Ama Deculein birçok yönden değişmeye karar vermiş gibi görünüyordu. Bu değişimin nedenini bilmiyordu, ama bu mutlaka kötü bir şey değildi.
“Reylie ne dedi? Çocuklar için kalacak bir yer buldu mu?”
Yakında, o çocuklar tekneyle gelecekti. Ganesha o an için hem heyecanlı hem de endişeliydi. O insanlarla savaşmak için çocukların yeteneklerine ihtiyaçları vardı. Ancak, çocukları eğitmenin nihai amacı savaşmaksa, bunun doğru bir seçim olup olmadığı konusunda şüpheler uyandırıyordu.

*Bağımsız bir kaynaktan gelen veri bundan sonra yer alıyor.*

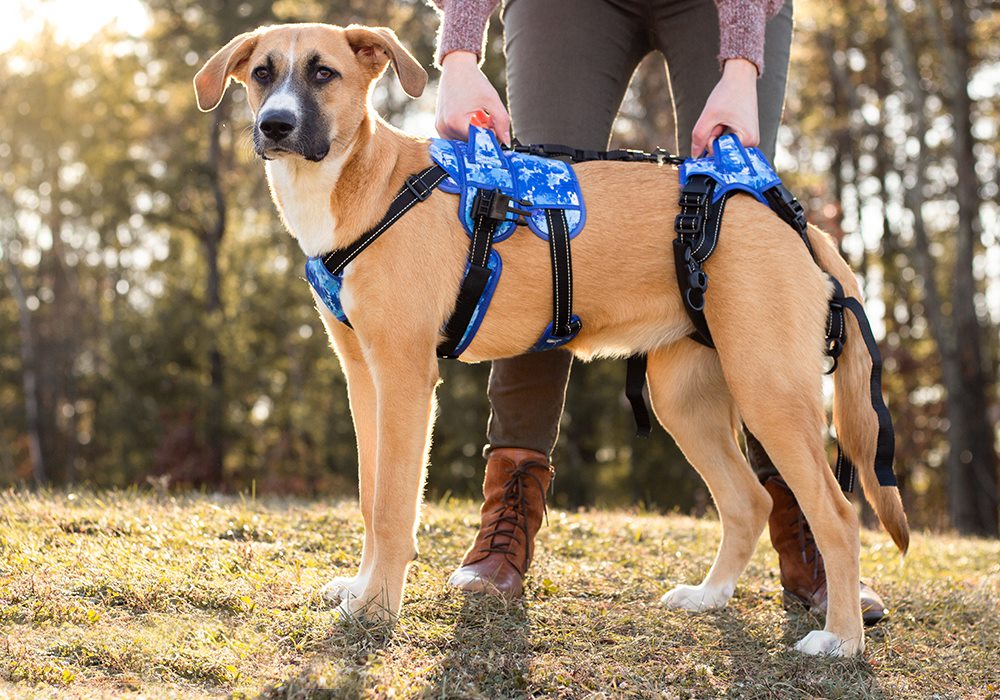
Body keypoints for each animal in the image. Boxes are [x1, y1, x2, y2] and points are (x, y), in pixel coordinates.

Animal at [193, 21, 908, 656]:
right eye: (263, 74)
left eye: (323, 73)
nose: (274, 126)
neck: (365, 183)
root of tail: (790, 217)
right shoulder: (362, 377)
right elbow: (371, 500)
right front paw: (364, 591)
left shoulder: (403, 378)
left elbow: (394, 507)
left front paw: (377, 610)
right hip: (687, 400)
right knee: (750, 499)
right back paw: (710, 597)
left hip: (768, 388)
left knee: (837, 515)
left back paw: (841, 640)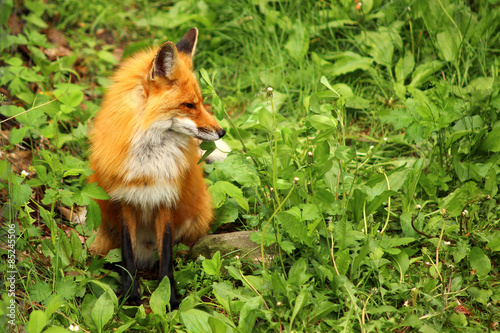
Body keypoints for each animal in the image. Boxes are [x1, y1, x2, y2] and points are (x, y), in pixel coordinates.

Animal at [88, 27, 225, 308]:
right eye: (189, 105)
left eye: (202, 102)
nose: (222, 132)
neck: (150, 158)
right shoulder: (125, 201)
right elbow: (127, 254)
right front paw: (131, 295)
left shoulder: (166, 200)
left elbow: (167, 257)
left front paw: (168, 298)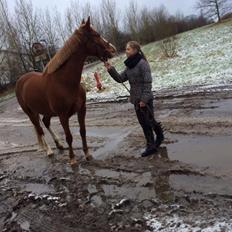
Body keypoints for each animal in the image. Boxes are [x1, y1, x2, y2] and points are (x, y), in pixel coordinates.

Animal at [15, 16, 116, 165]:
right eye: (96, 35)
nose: (113, 49)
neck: (64, 82)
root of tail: (21, 80)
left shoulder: (82, 109)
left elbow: (83, 131)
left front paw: (87, 154)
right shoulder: (62, 116)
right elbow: (69, 136)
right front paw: (72, 159)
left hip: (47, 111)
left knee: (45, 123)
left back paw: (59, 144)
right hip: (31, 113)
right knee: (39, 129)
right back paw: (49, 150)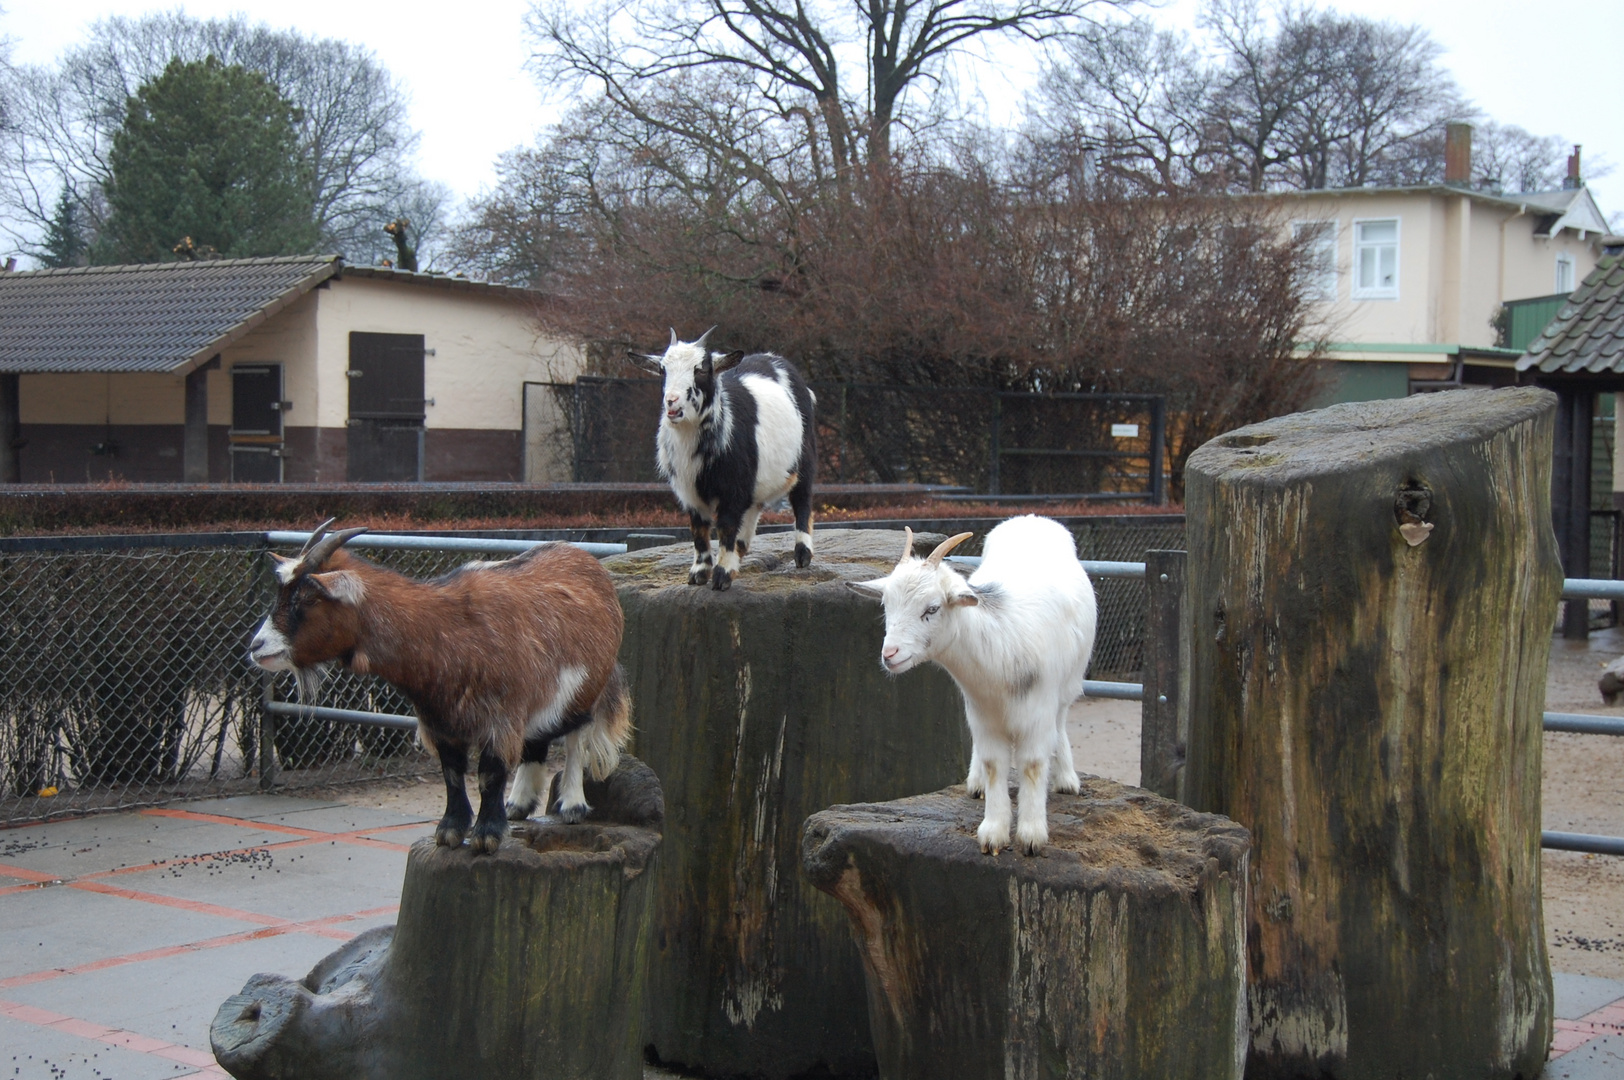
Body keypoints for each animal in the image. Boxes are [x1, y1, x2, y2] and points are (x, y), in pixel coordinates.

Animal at [245, 526, 626, 857]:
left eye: (309, 598)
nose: (256, 646)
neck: (444, 631)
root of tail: (590, 564)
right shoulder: (441, 722)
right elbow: (452, 774)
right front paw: (450, 831)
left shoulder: (500, 718)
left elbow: (489, 774)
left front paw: (486, 836)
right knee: (536, 741)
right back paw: (518, 804)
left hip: (586, 689)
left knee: (577, 738)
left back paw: (572, 805)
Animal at [633, 326, 812, 591]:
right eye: (662, 369)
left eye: (701, 369)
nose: (672, 401)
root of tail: (775, 359)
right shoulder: (690, 491)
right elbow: (698, 530)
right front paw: (699, 573)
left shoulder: (732, 488)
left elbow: (726, 526)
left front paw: (722, 575)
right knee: (754, 506)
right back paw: (741, 547)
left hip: (805, 458)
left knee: (802, 500)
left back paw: (802, 554)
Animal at [844, 513, 1097, 851]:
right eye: (886, 605)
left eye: (932, 608)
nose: (890, 654)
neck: (1000, 644)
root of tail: (1030, 518)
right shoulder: (982, 713)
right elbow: (993, 764)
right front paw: (993, 832)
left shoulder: (1037, 711)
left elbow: (1032, 764)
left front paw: (1031, 835)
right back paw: (976, 782)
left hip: (1066, 686)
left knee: (1061, 720)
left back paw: (1066, 778)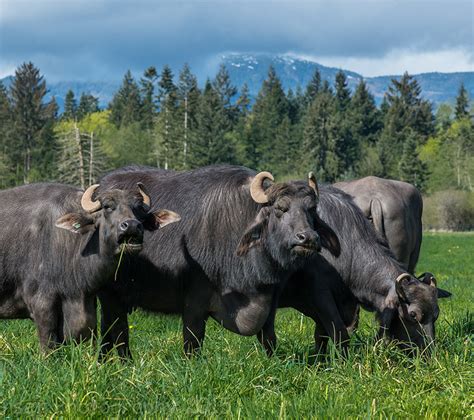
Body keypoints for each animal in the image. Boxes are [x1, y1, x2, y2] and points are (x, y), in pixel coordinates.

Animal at [0, 184, 180, 352]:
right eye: (108, 207)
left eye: (138, 209)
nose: (132, 226)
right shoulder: (41, 304)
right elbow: (49, 346)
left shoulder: (87, 304)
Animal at [97, 166, 340, 356]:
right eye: (280, 208)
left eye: (311, 209)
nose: (308, 238)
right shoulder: (194, 302)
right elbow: (193, 341)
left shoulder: (270, 302)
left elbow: (269, 339)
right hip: (109, 296)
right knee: (113, 331)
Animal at [258, 186, 446, 354]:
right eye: (413, 315)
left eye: (435, 315)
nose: (428, 353)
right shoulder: (321, 295)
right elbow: (340, 333)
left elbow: (321, 335)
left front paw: (319, 361)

Sadece ahlaki açıdan bakıldığında, doğru değildi. Onlar hala sadece çocuklardı. Ama büyüdüklerinde, bu çocuklar onlarca, yüzlerce, hatta binlerce hayat kurtarabilirse, bu açıkça haklı bir amaç olurdu.
“Evet. Yani, hiç paramız kalmadı,” dedi Rohan.
O anda, Ganesha’nın şakağındaki damar zonkladı.
“Ne? Benimle dalga geçme.”
“Ciddiyim,” diye cevapladı Rohan.
“Kaç görev tamamlasak da nasıl sürekli zarar edebiliriz? Fonları zimmetine mi geçirdin? Bana gerçeği söyle.”
“Deculein görevini iptal ettik ve büyük bir ceza ve tazminat ödemek zorunda kaldık,” dedi Rohan.
“Oh, haklısın.” Ganesha dilini şaklattı ve başını salladı. “… Pekala, millet. Geri dönelim,” diye devam etti Ganesha.
“Evet. Herkes toplansın,” diye Boar ve Dozmu’ya seslendi Rohan.
Küçük pirinç topları gibi birbirlerine yapıştılar. Rohan bir şeyle uğraştı ve kısa süre sonra dördü mavi parçacıklara dönüşerek başka bir yere taşındılar.